For years, you’ve probably heard that taking a daily aspirin can reduce your risk of heart attack and strokes. But now doctors say the side effects aren’t justified for people who aren’t already at risk of heart disease, according to new guidelines by the American College of Cardiology and the American Heart Association.
New materials advise patients against taking aspirin without first talking to a doctor because of internal bleeding risk. Guidelines warn doctors against prescribing aspirin therapy only in high-risk patients who have difficulty managing blood sugar or lowering cholesterol, CNN reported.
The reason is because aspirin therapy is now outdated since doctors can better treat conditions, like diabetes or high blood pressure, that increase cardiovascular disease risk.
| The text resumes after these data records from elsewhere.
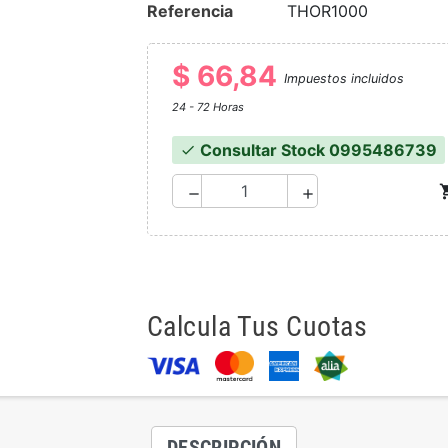
Referencia
THOR1000
$ 66,84
Impuestos incluidos
24 - 72 Horas
Consultar Stock 0995486739
check
shoppi
remove
add
Calcula Tus Cuotas
DESCRIPCIÓN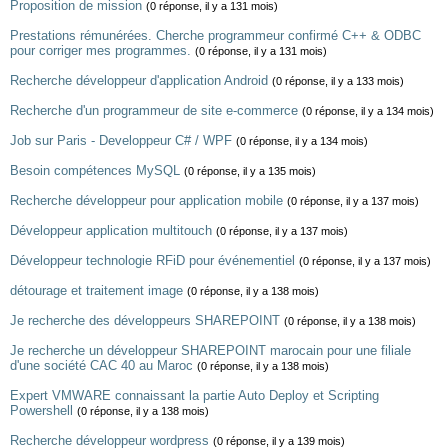
Proposition de mission
(0 réponse, il y a 131 mois)
Prestations rémunérées. Cherche programmeur confirmé C++ & ODBC
pour corriger mes programmes.
(0 réponse, il y a 131 mois)
Recherche développeur d'application Android
(0 réponse, il y a 133 mois)
Recherche d'un programmeur de site e-commerce
(0 réponse, il y a 134 mois)
Job sur Paris - Developpeur C# / WPF
(0 réponse, il y a 134 mois)
Besoin compétences MySQL
(0 réponse, il y a 135 mois)
Recherche développeur pour application mobile
(0 réponse, il y a 137 mois)
Développeur application multitouch
(0 réponse, il y a 137 mois)
Développeur technologie RFiD pour événementiel
(0 réponse, il y a 137 mois)
détourage et traitement image
(0 réponse, il y a 138 mois)
Je recherche des développeurs SHAREPOINT
(0 réponse, il y a 138 mois)
Je recherche un développeur SHAREPOINT marocain pour une filiale
d'une société CAC 40 au Maroc
(0 réponse, il y a 138 mois)
Expert VMWARE connaissant la partie Auto Deploy et Scripting
Powershell
(0 réponse, il y a 138 mois)
Recherche développeur wordpress
(0 réponse, il y a 139 mois)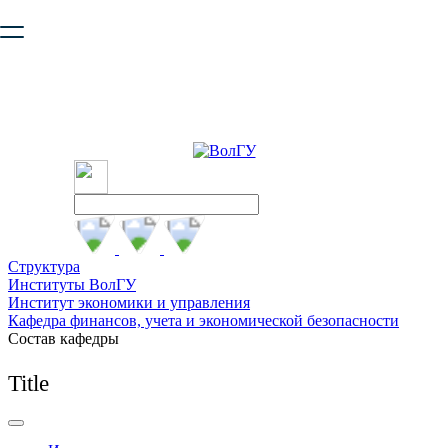
Ваш браузер устарел и не обеспечивает полноценную и
безопасную работу с сайтом. Пожалуйста
обновите браузер
,
чтобы улучшить взаимодействие с сайтом.
Структура
Институты ВолГУ
Институт экономики и управления
Кафедра финансов, учета и экономической безопасности
Состав кафедры
Title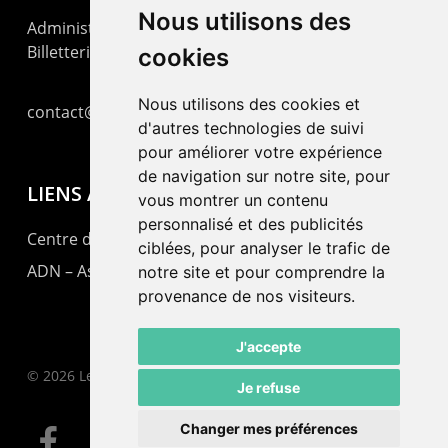
Nous utilisons des
Administration : +41 32 725 03 03
Billetterie : +41 32 725 05 05
cookies
Nous utilisons des cookies et
contact@lepommier.ch
d'autres technologies de suivi
pour améliorer votre expérience
de navigation sur notre site, pour
LIENS AMIS
vous montrer un contenu
personnalisé et des publicités
Centre de culture ABC
ciblées, pour analyser le trafic de
ADN – Association Danse Neuchâtel
notre site et pour comprendre la
provenance de nos visiteurs.
J'accepte
© 2026 Le Pommier.
Je refuse
Changer mes préférences
facebook
instagram
email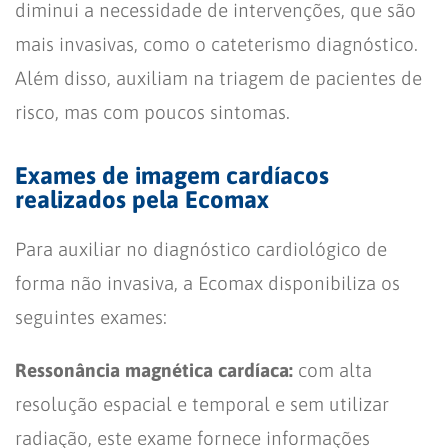
diminui a necessidade de intervenções, que são
mais invasivas, como o cateterismo diagnóstico.
Além disso, auxiliam na triagem de pacientes de
risco, mas com poucos sintomas.
Exames de imagem cardíacos
realizados pela Ecomax
Para auxiliar no diagnóstico cardiológico de
forma não invasiva, a Ecomax disponibiliza os
seguintes exames:
Ressonância magnética cardíaca:
com alta
resolução espacial e temporal e sem utilizar
radiação, este exame fornece informações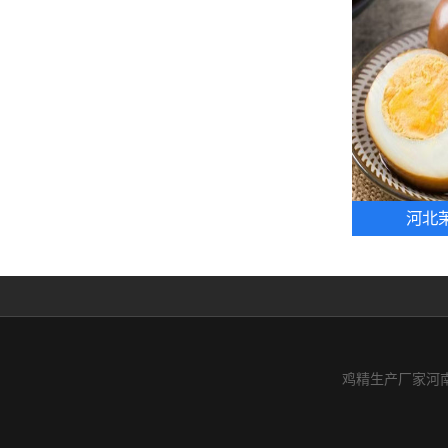
河北
鸡精生产厂家河南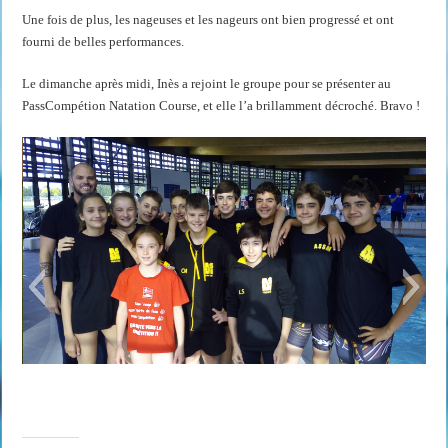
Une fois de plus, les nageuses et les nageurs ont bien progressé et ont
fourni de belles performances.
Le
dimanche
après midi, Inès a rejoint le groupe pour se présenter au
PassCompétion Natation Course, et elle l’a brillamment décroché. Bravo !
IMG_20170521_081453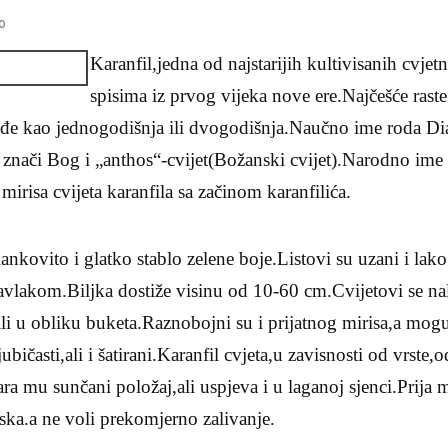
o
Karanfil,jedna od najstarijih kultivisanih cvjet
spisima iz prvog vijeka nove ere.Najčešće rast
jeđe kao jednogodišnja ili dvogodišnja.Naučno ime roda Di
to znači Bog i „anthos“-cvijet(Božanski cvijet).Narodno ime 
mirisa cvijeta karanfila sa začinom karanfilića.
lankovito i glatko stablo zelene boje.Listovi su uzani i lako
vlakom.Biljka dostiže visinu od 10-60 cm.Cvijetovi se nal
ili u obliku buketa.Raznobojni su i prijatnog mirisa,a mogu
ljubičasti,ali i šatirani.Karanfil cvjeta,u zavisnosti od vrste,
a mu sunčani položaj,ali uspjeva i u laganoj sjenci.Prija
eska.a ne voli prekomjerno zalivanje.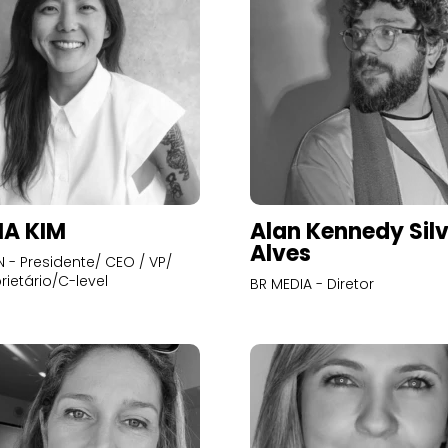
A KIM
Alan Kennedy Sil
Alves
- Presidente/ CEO / VP/
rietário/C-level
BR MEDIA - Diretor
“For the most part, we are now much better at treating risk factors such as hypertension, diabetes and especially high cholesterol,” North Carolina cardiologist Dr. Kevin Campbell, who wasn’t involved in the new guidelines, told CNN. “This makes the biggest difference, probably negating any previously perceived aspirin benefit in primary prevention.”
According to the outlet, new research has found that aspirin is a waste of money for healthy older adults, and can even be dangerous. Taking aspirin can can make it difficult to form blood clots and even cause bleeding stomach ulcers, according to the Mayo Clinic. Plus, conditions like diabetes and high blood pressure, along with certain medications, like steroids or blood thinners, increase the risk of these side effects.
Instead, the guidelines emphasize incorporating better habits, like avoiding fast food and smoking, over taking medications, explained Donna Arnett, PhD, who helped write the guidelines.
“Healthy living, with diet and exercise,” she said, “is the primary line of defense in preventing heart disease,” she said in a statement.